◆ Verilen Metin:
--------

ABD Ve Ortadoğu'da göç ve mülteci olayı

18 Ağustos 2021 - 16:27


  
                     
Ortadoğu’da Müslüman toplumların başına çorap ören, onları vatanından koparan, mülteci durumuna düşüren, diğer ülkeleri de bu düzensiz göç olayı ile dize getirmeye çalışan büyük zalime, büyük şeytana neden kimse bir şey diyemiyor.
                       
Ortadoğu’da Müslüman ülkelerin yer altı zenginliklerine sahip olmak için, ülkeler arasında her türlü fitneyi sokan bunları birbirine bırakan ve bunların gözyaşı ve kanıyla besleyen bu zalime neden kimse dur diyemiyor?  
                        
Çünkü bu ülkelerde bulunan Müslümanlar, Müslümanlığın içini boşaltmışlar. Allah’a kul olmaktan ziyade kula ve güce kul olmayı başladılar. İslam’da ve dinde uzaklaşmayı medeniyet diye lanse ettiler. Bugün sözde Müslüman ülkeleri bunun acısını çekiyorlar.
                      
İslam’da uzaklaşan bu ülkeleri; ABD’ tarafından atanmasını sağladığı kişilerle birer eyaleti durumuna gelmişlerdir. Arap baharı dedikleri, yenidünya düzeni budur. İçi boşaltılmış bir İslam ülkesi, ama diğer taraftan ABD eyaleti olmuştur.

--------

◆ Yapılacak İşlem 1: Lütfen aşağıdaki satırlardan "However, one challenge" ifadesini içeren satırdan başlayıp "## A/B testing" ifadesini içeren satır da dahil olmak üzere o satıra kadar olanları aynen kopyala.

--------

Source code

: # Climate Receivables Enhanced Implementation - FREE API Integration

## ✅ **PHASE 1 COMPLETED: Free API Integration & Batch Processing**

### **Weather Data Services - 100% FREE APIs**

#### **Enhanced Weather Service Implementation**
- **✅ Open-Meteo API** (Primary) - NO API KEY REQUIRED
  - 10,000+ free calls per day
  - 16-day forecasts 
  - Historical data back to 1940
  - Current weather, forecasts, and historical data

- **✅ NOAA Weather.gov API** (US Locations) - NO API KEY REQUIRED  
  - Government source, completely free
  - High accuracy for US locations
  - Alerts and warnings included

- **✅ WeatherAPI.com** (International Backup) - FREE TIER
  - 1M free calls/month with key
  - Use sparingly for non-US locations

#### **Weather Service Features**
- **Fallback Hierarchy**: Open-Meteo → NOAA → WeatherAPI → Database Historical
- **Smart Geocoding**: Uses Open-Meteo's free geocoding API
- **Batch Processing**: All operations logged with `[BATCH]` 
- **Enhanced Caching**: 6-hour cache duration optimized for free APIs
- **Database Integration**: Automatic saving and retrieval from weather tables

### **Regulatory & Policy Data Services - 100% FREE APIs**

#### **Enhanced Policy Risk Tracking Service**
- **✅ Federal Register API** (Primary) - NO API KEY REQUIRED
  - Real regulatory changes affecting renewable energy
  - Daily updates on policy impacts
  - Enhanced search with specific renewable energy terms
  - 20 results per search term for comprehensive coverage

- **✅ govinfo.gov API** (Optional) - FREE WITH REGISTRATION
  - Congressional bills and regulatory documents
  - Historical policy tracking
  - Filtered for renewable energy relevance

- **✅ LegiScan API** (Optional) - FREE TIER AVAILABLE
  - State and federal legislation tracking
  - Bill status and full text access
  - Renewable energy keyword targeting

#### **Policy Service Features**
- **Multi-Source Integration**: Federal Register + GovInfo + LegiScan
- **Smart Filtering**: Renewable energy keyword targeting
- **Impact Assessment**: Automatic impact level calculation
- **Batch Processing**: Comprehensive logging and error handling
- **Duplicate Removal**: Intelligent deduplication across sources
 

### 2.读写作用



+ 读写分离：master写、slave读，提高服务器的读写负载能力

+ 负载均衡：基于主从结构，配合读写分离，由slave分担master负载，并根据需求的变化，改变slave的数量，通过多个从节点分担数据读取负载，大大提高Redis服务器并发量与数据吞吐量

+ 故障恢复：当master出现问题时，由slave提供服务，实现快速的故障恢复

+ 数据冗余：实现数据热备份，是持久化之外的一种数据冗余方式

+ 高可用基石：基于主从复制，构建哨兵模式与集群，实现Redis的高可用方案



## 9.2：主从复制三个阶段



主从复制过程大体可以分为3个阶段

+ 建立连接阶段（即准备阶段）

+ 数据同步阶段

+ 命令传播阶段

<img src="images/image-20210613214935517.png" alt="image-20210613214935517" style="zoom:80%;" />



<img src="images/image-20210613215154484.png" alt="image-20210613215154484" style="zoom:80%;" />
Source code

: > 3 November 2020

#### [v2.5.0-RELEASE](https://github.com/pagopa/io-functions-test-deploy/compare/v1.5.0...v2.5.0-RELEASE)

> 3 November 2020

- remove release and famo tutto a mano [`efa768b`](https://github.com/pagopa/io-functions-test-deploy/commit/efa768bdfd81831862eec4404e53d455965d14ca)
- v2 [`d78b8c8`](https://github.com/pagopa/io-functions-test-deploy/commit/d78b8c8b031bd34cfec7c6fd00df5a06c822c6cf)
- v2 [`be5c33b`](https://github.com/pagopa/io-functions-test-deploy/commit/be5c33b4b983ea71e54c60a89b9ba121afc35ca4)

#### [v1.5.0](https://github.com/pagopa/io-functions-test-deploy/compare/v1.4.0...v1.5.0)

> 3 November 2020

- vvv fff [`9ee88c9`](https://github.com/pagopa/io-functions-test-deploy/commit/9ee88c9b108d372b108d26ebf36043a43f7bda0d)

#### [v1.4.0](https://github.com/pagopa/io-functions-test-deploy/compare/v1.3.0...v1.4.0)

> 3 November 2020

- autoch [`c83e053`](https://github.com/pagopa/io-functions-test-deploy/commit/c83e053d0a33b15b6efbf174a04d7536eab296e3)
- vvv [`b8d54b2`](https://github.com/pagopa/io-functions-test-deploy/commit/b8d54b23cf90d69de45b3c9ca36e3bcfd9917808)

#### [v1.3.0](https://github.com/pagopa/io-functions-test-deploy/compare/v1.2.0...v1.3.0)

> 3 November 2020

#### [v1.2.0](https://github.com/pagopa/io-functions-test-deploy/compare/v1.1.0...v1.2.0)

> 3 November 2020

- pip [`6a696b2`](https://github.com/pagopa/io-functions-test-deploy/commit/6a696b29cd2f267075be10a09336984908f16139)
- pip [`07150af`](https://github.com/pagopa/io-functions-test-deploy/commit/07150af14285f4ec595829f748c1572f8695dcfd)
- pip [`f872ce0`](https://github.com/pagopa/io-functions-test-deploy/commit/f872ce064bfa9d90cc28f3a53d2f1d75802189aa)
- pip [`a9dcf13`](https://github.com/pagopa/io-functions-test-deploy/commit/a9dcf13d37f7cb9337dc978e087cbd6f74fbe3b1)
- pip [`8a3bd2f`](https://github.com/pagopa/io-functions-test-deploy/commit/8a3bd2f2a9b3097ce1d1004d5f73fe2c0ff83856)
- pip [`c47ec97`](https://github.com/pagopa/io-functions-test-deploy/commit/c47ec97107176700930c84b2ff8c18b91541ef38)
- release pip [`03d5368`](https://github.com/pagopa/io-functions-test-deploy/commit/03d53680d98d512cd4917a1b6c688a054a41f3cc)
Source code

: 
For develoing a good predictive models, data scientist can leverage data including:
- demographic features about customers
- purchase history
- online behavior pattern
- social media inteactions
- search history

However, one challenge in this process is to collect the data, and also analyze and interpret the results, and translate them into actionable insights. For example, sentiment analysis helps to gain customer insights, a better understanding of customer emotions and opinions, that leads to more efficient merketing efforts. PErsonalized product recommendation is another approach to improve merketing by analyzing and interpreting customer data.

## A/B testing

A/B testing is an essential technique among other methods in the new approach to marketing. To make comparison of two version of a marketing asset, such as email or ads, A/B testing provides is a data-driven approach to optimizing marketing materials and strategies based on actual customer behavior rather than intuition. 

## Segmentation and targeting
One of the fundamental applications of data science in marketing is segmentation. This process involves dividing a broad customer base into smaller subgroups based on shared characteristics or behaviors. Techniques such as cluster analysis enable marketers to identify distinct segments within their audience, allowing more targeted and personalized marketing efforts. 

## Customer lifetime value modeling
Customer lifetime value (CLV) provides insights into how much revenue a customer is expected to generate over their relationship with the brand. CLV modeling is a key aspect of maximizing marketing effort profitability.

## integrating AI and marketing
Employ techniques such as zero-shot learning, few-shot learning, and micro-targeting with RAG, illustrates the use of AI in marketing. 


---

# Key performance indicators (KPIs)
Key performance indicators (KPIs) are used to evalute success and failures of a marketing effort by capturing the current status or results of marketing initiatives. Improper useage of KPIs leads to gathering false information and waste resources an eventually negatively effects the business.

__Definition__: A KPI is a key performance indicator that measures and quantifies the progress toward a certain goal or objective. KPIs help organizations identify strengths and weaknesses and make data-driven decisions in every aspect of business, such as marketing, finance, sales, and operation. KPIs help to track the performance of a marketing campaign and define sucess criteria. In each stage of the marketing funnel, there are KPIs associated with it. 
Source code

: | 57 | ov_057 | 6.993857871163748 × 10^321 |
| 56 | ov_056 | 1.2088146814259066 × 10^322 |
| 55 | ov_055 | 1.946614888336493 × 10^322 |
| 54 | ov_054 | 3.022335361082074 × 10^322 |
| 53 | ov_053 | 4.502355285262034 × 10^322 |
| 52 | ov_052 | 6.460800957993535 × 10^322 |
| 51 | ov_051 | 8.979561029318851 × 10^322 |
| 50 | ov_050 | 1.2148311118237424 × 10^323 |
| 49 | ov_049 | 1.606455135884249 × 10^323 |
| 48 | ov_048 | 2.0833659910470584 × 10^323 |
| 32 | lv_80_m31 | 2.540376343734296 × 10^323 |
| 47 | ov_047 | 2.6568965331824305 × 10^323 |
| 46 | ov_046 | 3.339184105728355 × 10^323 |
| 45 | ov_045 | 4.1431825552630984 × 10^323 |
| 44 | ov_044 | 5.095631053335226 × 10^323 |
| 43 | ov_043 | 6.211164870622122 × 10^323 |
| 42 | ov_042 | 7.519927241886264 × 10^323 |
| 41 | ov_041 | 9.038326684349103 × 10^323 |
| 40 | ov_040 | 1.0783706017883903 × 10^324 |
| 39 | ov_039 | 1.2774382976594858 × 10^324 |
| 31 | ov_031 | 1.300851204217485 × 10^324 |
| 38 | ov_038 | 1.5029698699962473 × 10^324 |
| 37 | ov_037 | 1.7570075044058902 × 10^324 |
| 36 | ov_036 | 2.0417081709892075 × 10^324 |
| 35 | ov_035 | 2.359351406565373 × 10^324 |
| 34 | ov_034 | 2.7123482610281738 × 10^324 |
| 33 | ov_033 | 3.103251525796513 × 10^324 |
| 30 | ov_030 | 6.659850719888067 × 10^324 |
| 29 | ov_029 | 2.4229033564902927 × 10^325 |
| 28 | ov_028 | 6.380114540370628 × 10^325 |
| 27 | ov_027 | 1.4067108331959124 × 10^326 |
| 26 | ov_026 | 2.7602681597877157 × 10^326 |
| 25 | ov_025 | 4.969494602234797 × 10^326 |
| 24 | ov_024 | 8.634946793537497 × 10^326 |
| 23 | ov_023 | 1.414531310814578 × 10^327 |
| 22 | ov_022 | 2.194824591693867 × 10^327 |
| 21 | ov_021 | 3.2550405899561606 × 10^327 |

--------

◆ Yapılacak İşlem 2:
Yukarıdaki metne göre şu soruları yanıtla:
(a) Metin hangi tarih ve saatte yayımlanmış?
(b) İslam'dan ve dinden uzaklaşma ne diye lanse edilmiş?
(c) Metinde "Arap baharı dedikleri" şey ne olarak tanımlanıyor?

◆ Görevin Çözümü 1:
However, one challenge in this process is to collect the data, and also analyze and interpret the results, and translate them into actionable insights. For example, sentiment analysis helps to gain customer insights, a better understanding of customer emotions and opinions, that leads to more efficient merketing efforts. PErsonalized product recommendation is another approach to improve merketing by analyzing and interpreting customer data.

## A/B testing

◆ Görevin Çözümü 2:
(a) 18 Ağustos 2021, saat 16:27.
(b) Medeniyet diye.
(c) Yenidünya düzeni olarak.